Inklusionscafé als Treffpunkt

Das Anwesen soll zudem der Öffentlichkeit zugänglicher gemacht werden – ein Punkt, der besonders hervorzuheben sei, hieß es im Stadtrat vonseiten der Politik. Das in der alten Reithalle geplante Inklusionscafé könnte ein Treffpunkt für Gäste, Angehörige, aber auch Interessierte sein. Überlegt wird außerdem, an Wochenenden den Park zum Wohnungswald für Radfahrer zu öffnen. Auch wird erwogen, in Haus Wohnung Kulturveranstaltungen und Lesungen zu ermöglichen. Klar ist aber, dass es „keine inflationäre Öffnung“ geben soll, wie Marc Rockhoff betont.
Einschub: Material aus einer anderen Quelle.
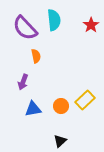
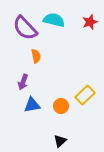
cyan semicircle: rotated 70 degrees counterclockwise
red star: moved 1 px left, 3 px up; rotated 14 degrees clockwise
yellow rectangle: moved 5 px up
blue triangle: moved 1 px left, 4 px up
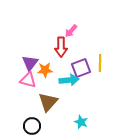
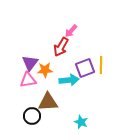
red arrow: rotated 30 degrees clockwise
yellow line: moved 1 px right, 2 px down
purple square: moved 4 px right
pink triangle: rotated 24 degrees counterclockwise
brown triangle: rotated 45 degrees clockwise
black circle: moved 10 px up
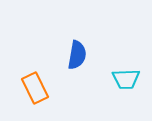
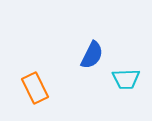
blue semicircle: moved 15 px right; rotated 16 degrees clockwise
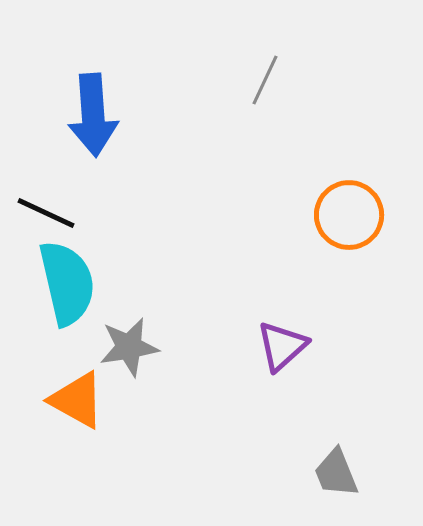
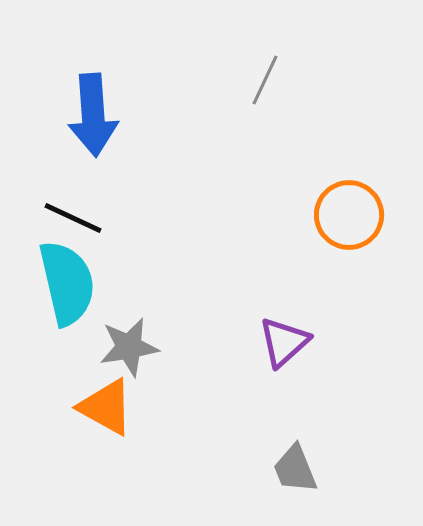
black line: moved 27 px right, 5 px down
purple triangle: moved 2 px right, 4 px up
orange triangle: moved 29 px right, 7 px down
gray trapezoid: moved 41 px left, 4 px up
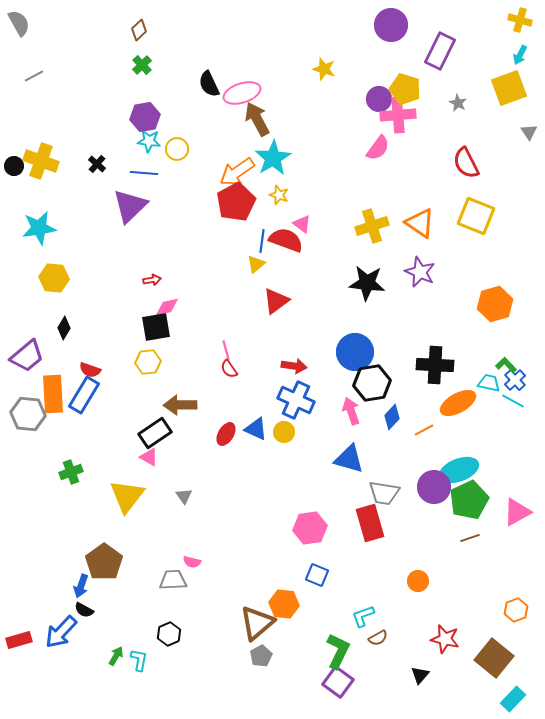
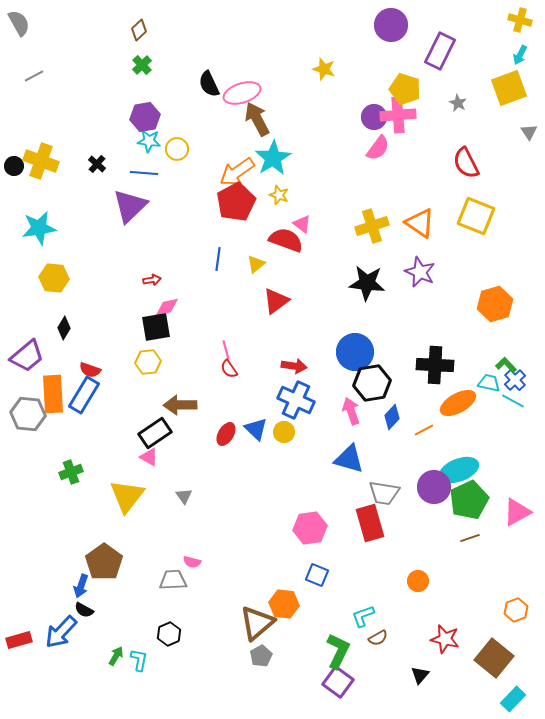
purple circle at (379, 99): moved 5 px left, 18 px down
blue line at (262, 241): moved 44 px left, 18 px down
blue triangle at (256, 429): rotated 20 degrees clockwise
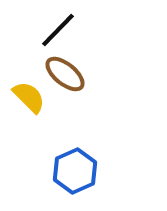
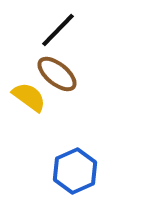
brown ellipse: moved 8 px left
yellow semicircle: rotated 9 degrees counterclockwise
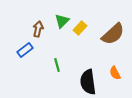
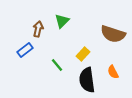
yellow rectangle: moved 3 px right, 26 px down
brown semicircle: rotated 60 degrees clockwise
green line: rotated 24 degrees counterclockwise
orange semicircle: moved 2 px left, 1 px up
black semicircle: moved 1 px left, 2 px up
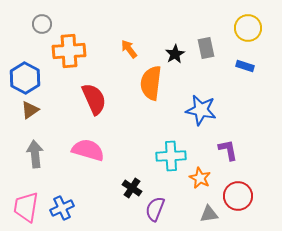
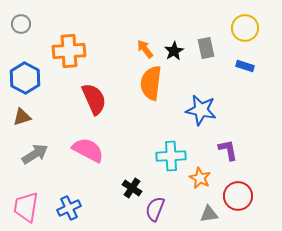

Nun geht es zunächst einmal darum, „Baurecht zu bekommen“. Sollte der Satzungsbeschluss durch den Stadtrat noch in diesem Jahr erfolgen, könnte der Bauantrag Anfang 2023 gestellt werden, schätzt Henning Rockhoff, der in Götterswickerhamm lebt und Haus Wohnung von Kindesbeinen an kennt, wie er sagt. Einen Baustart im Sommer 2023 hält er für denkbar, aber auch für „sehr ambitioniert“.

>>Info: Hintergrund

Der Investor, die FullQare Holding GmbH, beziffert die Kosten für den Hospiz-Neubau mit zirka 3 bis 3,5 Millionen Euro. Durch das Vorhaben an Haus Wohnung sollen 30 neue sozialversicherungspflichtige Arbeitsplätze entstehen. In der ambulanten Palliativversorgung der beiden Tochterfirmen der FullQare Holding GmbH sind zurzeit 18 Ärztinnen und Ärzte aus den verschiedensten Fachbereichen sowie 50 Pflegekräfte mit der Zusatzausbildung „Palliativ Care“ beschäftigt. Im Zuge des anstehenden Planverfahrens für den Hospiz-Neubau an Haus Wohnung müssen mehrere Gutachten – etwa zu Natur- und Artenschutz, Verkehr etc. – erstellt werden. Man befinde sich in enger Abstimmung mit der Stadt, sagt FullQare-Holding-Geschäftsführer Henning Rockhoff.